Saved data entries
===

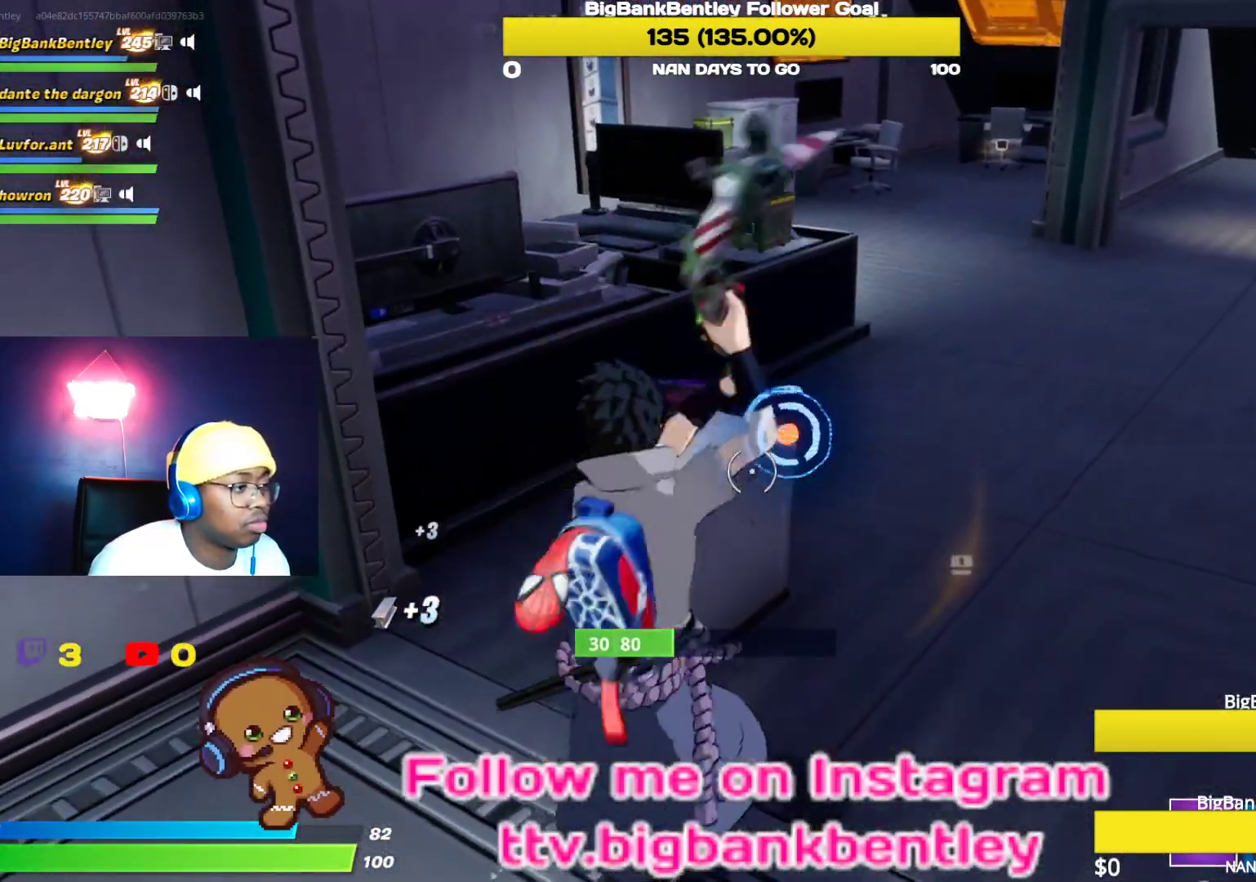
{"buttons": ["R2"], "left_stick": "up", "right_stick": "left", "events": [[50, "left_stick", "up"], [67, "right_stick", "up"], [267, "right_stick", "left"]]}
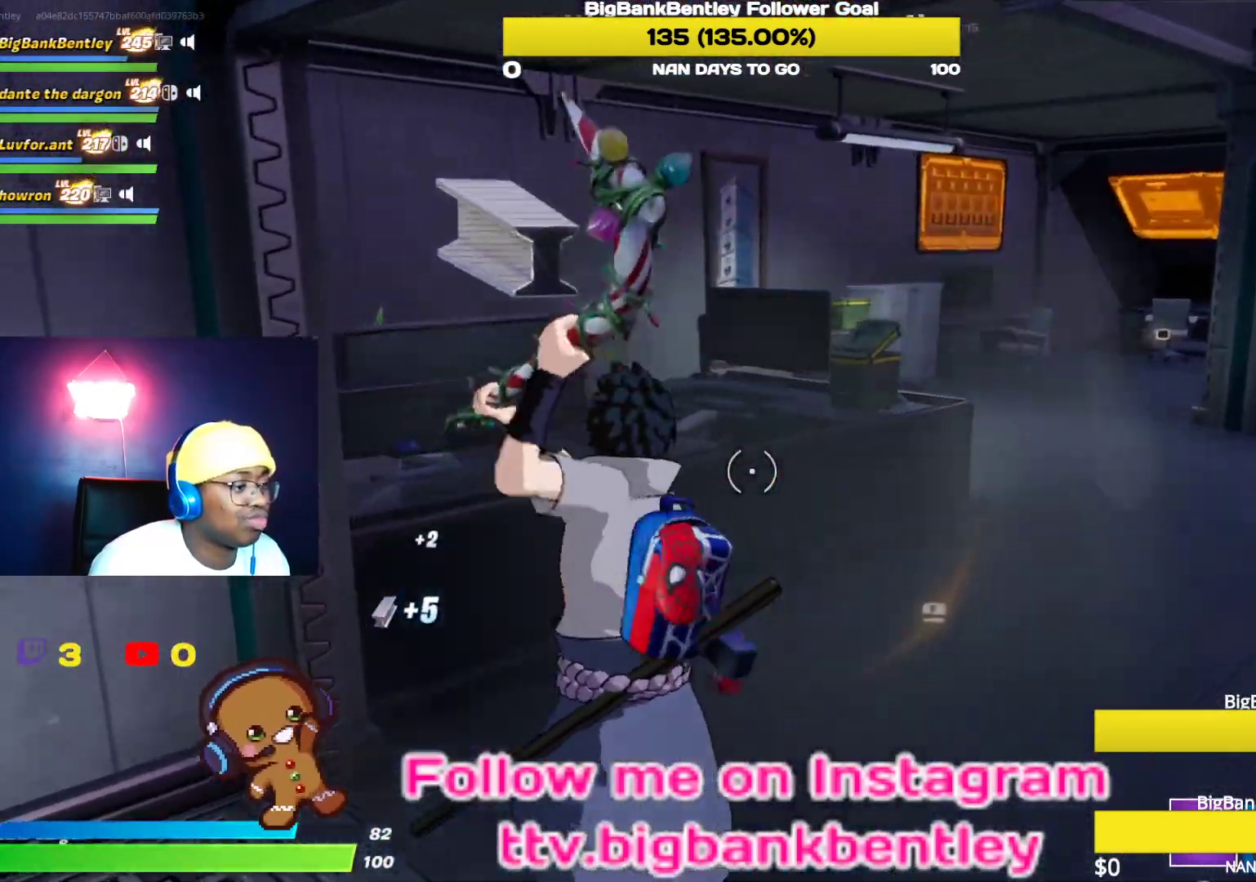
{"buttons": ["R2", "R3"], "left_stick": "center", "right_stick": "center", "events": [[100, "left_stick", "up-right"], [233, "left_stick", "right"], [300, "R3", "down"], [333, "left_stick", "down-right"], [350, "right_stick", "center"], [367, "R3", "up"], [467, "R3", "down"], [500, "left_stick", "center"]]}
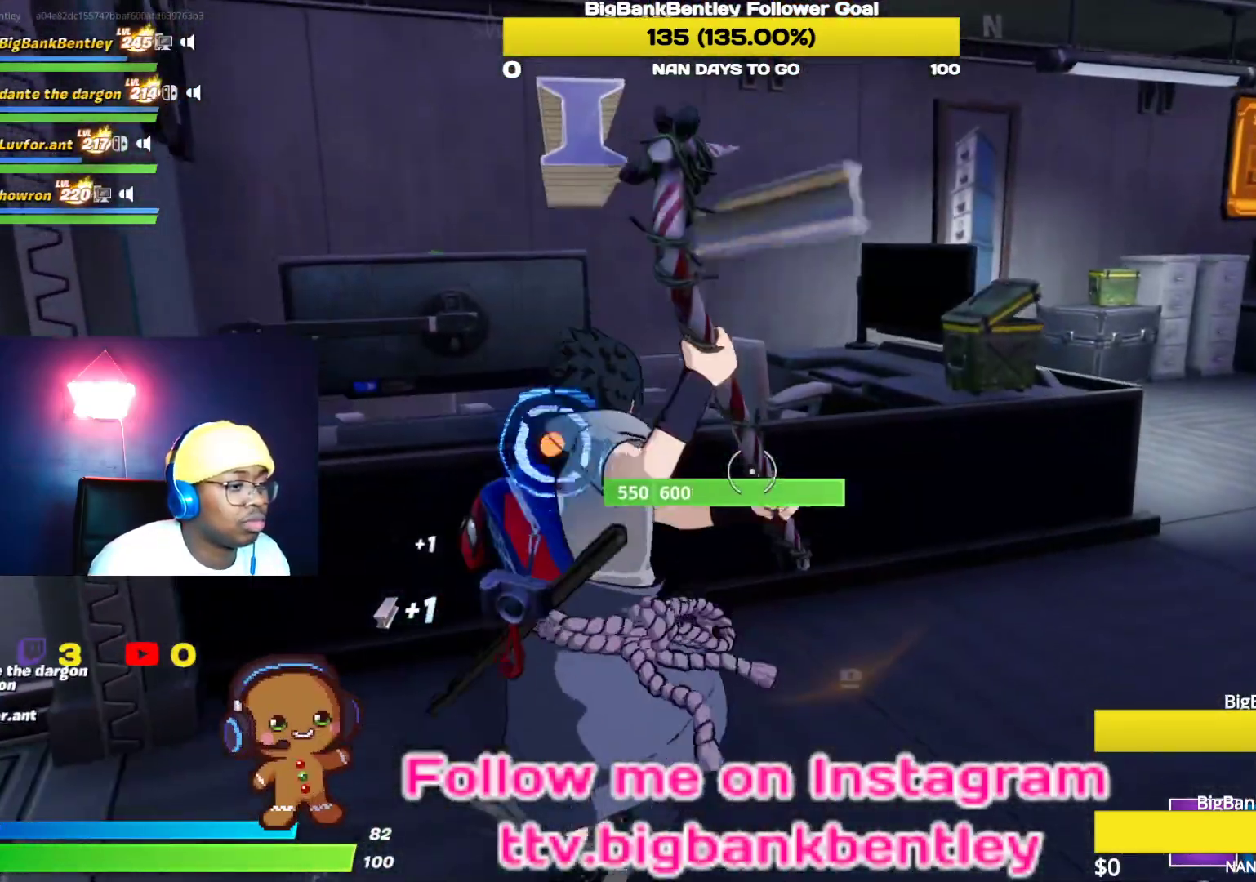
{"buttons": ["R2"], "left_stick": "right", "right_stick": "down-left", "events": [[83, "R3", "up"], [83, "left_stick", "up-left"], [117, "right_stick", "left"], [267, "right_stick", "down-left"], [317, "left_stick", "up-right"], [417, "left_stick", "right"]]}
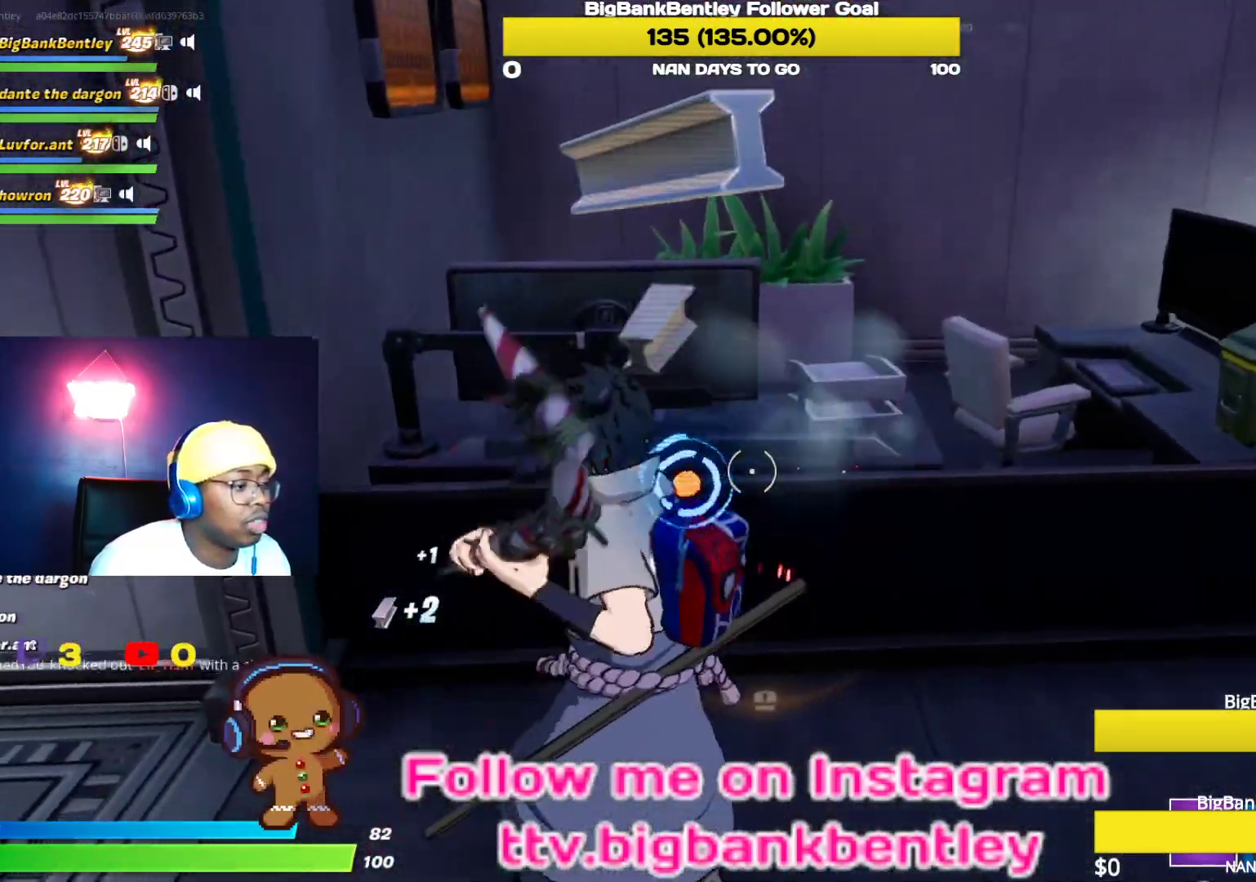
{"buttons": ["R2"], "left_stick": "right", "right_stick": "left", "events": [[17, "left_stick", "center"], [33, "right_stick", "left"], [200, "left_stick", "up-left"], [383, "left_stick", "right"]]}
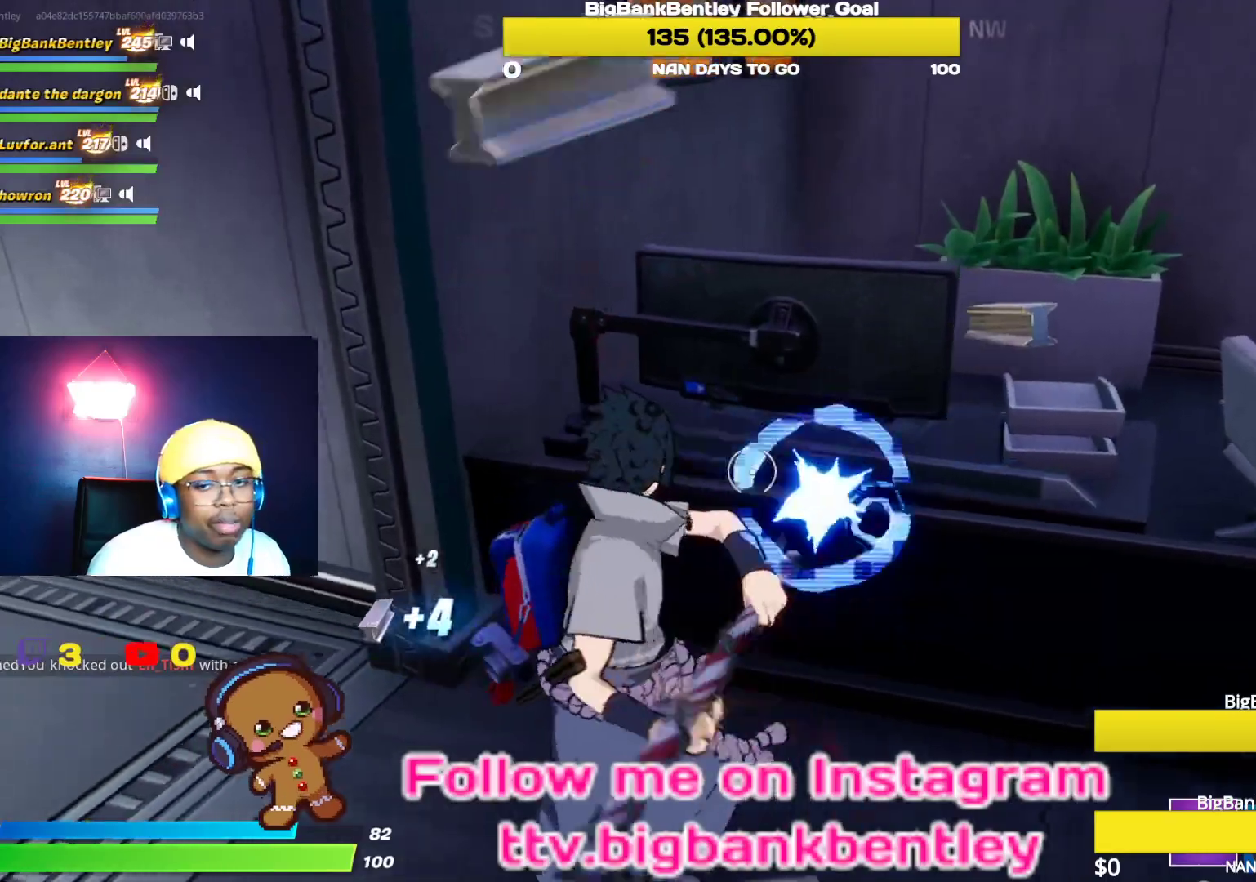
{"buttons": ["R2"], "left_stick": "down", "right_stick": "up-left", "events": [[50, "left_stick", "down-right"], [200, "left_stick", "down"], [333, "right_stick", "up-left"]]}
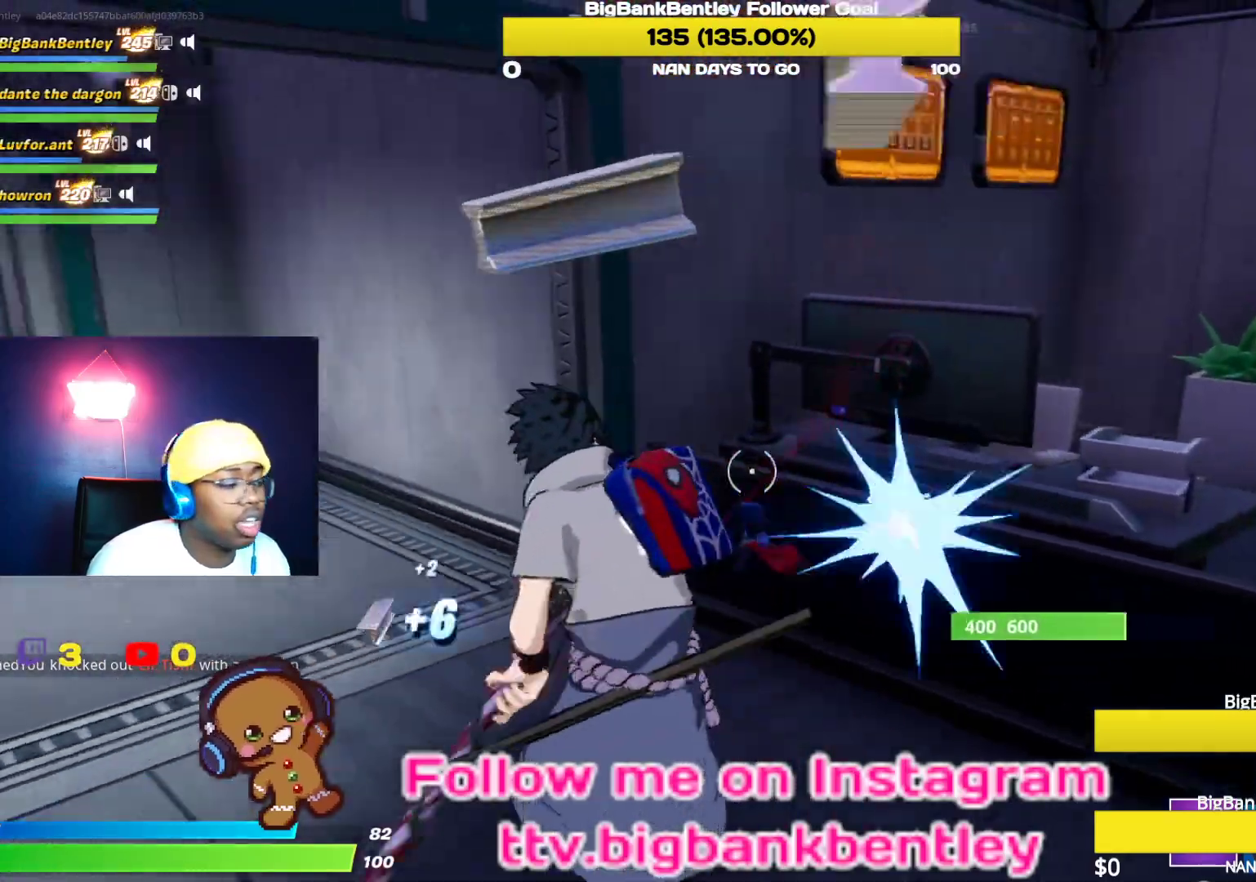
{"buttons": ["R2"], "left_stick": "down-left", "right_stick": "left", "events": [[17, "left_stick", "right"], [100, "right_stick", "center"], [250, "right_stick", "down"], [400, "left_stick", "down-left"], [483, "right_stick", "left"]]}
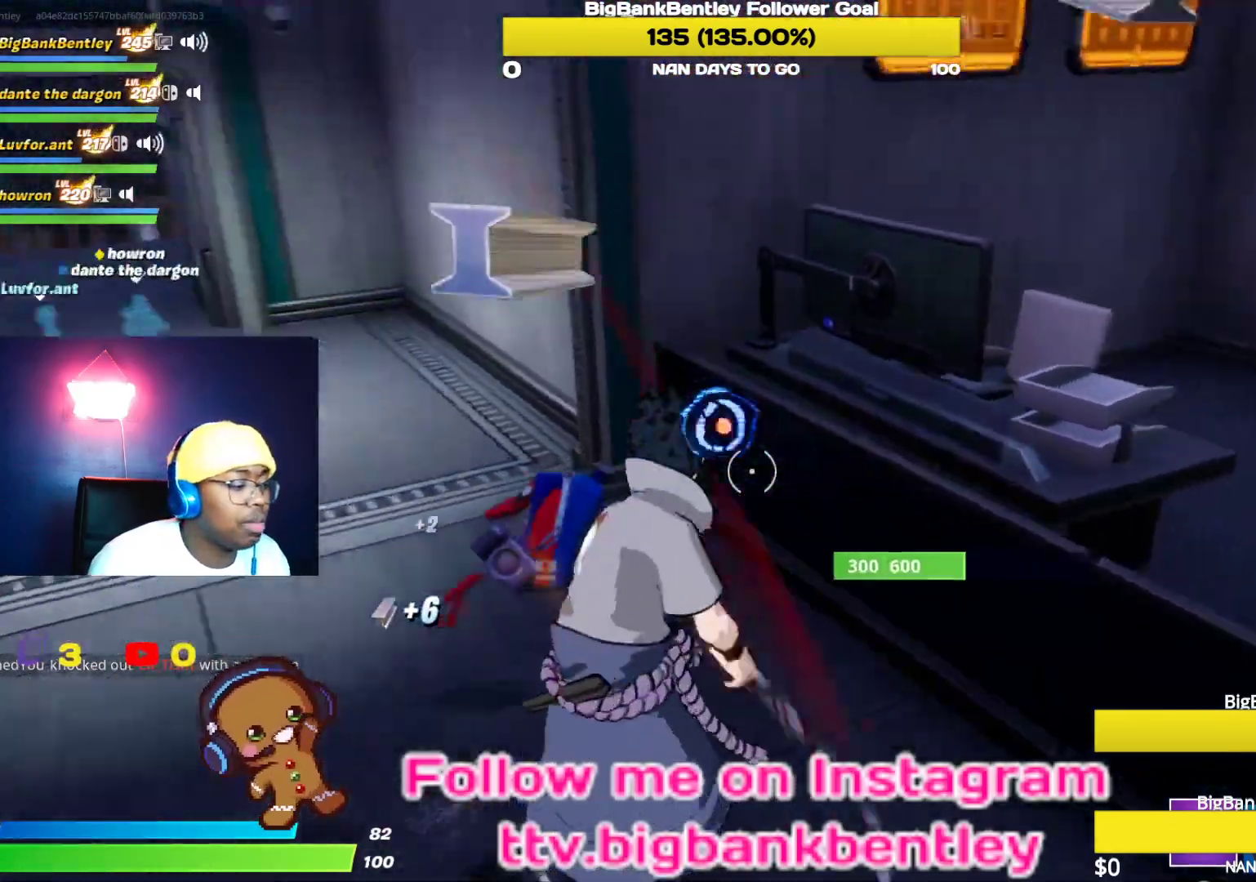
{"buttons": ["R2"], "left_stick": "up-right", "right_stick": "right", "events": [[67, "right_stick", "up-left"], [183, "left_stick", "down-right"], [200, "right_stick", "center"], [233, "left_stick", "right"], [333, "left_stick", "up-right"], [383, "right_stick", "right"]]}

===

# Task prompt
Reproduce all of the data exactly, omitting each picture it holds.

# Answer section
{"buttons": ["R2"], "left_stick": "up", "right_stick": "left", "events": [[50, "left_stick", "up"], [67, "right_stick", "up"], [267, "right_stick", "left"]]}
{"buttons": ["R2", "R3"], "left_stick": "center", "right_stick": "center", "events": [[100, "left_stick", "up-right"], [233, "left_stick", "right"], [300, "R3", "down"], [333, "left_stick", "down-right"], [350, "right_stick", "center"], [367, "R3", "up"], [467, "R3", "down"], [500, "left_stick", "center"]]}
{"buttons": ["R2"], "left_stick": "right", "right_stick": "down-left", "events": [[83, "R3", "up"], [83, "left_stick", "up-left"], [117, "right_stick", "left"], [267, "right_stick", "down-left"], [317, "left_stick", "up-right"], [417, "left_stick", "right"]]}
{"buttons": ["R2"], "left_stick": "right", "right_stick": "left", "events": [[17, "left_stick", "center"], [33, "right_stick", "left"], [200, "left_stick", "up-left"], [383, "left_stick", "right"]]}
{"buttons": ["R2"], "left_stick": "down", "right_stick": "up-left", "events": [[50, "left_stick", "down-right"], [200, "left_stick", "down"], [333, "right_stick", "up-left"]]}
{"buttons": ["R2"], "left_stick": "down-left", "right_stick": "left", "events": [[17, "left_stick", "right"], [100, "right_stick", "center"], [250, "right_stick", "down"], [400, "left_stick", "down-left"], [483, "right_stick", "left"]]}
{"buttons": ["R2"], "left_stick": "up-right", "right_stick": "right", "events": [[67, "right_stick", "up-left"], [183, "left_stick", "down-right"], [200, "right_stick", "center"], [233, "left_stick", "right"], [333, "left_stick", "up-right"], [383, "right_stick", "right"]]}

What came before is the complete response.